We thought this one would be a layup.

1984, by George Orwell

Original text:

“He loved Big Brother.”

…35 translations later, Bing gives us

“The love brothers.”

We admit that 35 may have been a bit much, but has there ever been a more straightforward sentence? Pronoun, verb, proper noun. Easy. Instead, we get the name of a Canadian Wrestling Hall of Fame Tag Team? Tisk, tisk.

With Nabokov, it almost felt like cheating. This time, courtesy of freetranslation.com.

Lolita, by Vladimir Nabokov

Original text:

“I am thinking of aurochs and angels, the secret of durable pigments, prophetic sonnets, the refuge of art. And this is the only immortality you and I may share, my Lolita. 
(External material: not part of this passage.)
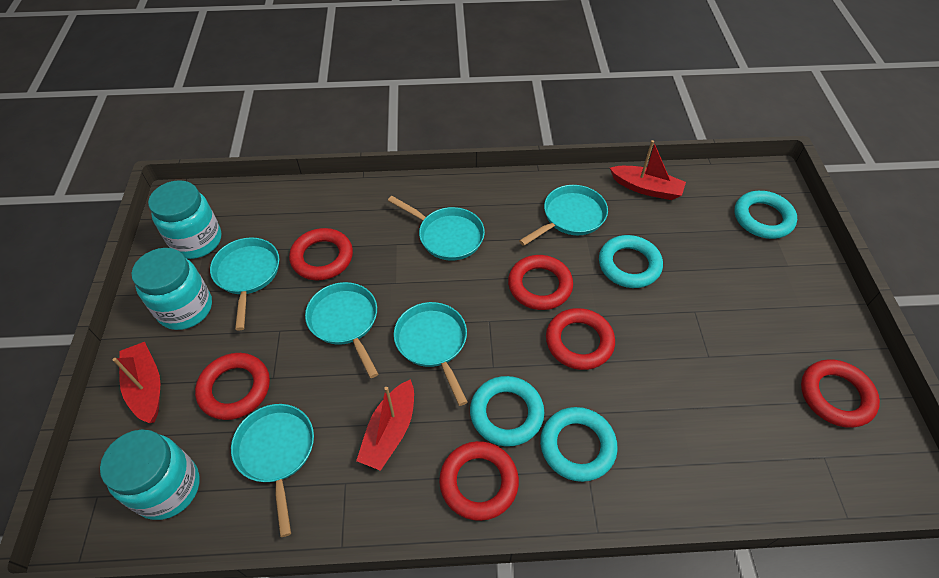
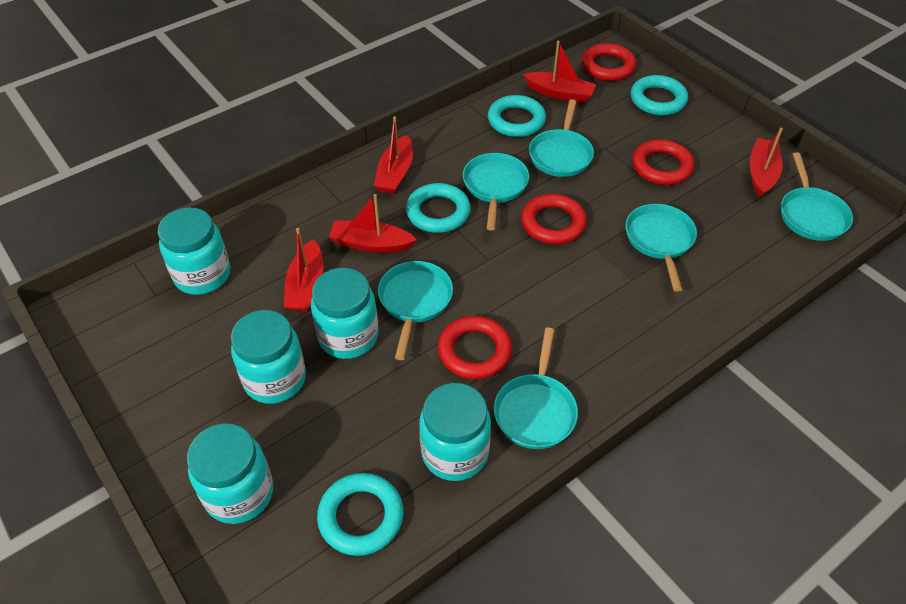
red boat: [112,342,160,423] [356,379,414,471] [610,140,686,200] = 3 -> [284,228,323,311] [329,194,417,253] [374,116,413,194] [523,41,596,103] [749,128,783,197] = 5
red ring: [195,353,270,420] [289,228,353,281] [439,441,519,521] [508,255,573,310] [546,308,615,370] [801,359,880,428] = 6 -> [438,316,512,379] [521,194,587,245] [581,43,636,81] [632,139,695,185] = 4
turquoise jar: [100,430,200,520] [131,248,212,330] [148,180,221,259] = 3 -> [158,207,230,295] [187,423,273,524] [231,310,306,404] [311,268,379,359] [419,383,491,481] = 5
…18 translations later, freetranslation.com gives us

“Long-term overseas art asylum of angels, prophets and calm. If you want to share your Lolita.”

Nope, nope, pretty sure Humbert was not interested in sharing Lolita.

Hey. We see you over there in the corner, TransPerfect translator. You think it’s so funny, why don’t you show us what you can do with Mr. Dickens?

A Tale of Two Cities, by Charles Dickens

Original text:

It is a far, far better thing that I do, than I have ever done; it is a far, far better rest that I go to than I have ever known. 

9 translations later, TransPerfect gives us:

 Odlega holanr fao I j robiem Naprawd odlege Wute iin mn. 

That’s what I thought. “Odlege Wute iin mn,” indeed.

Fellow translators and publishers thereof, I’m happy to say that the state of our union is strong.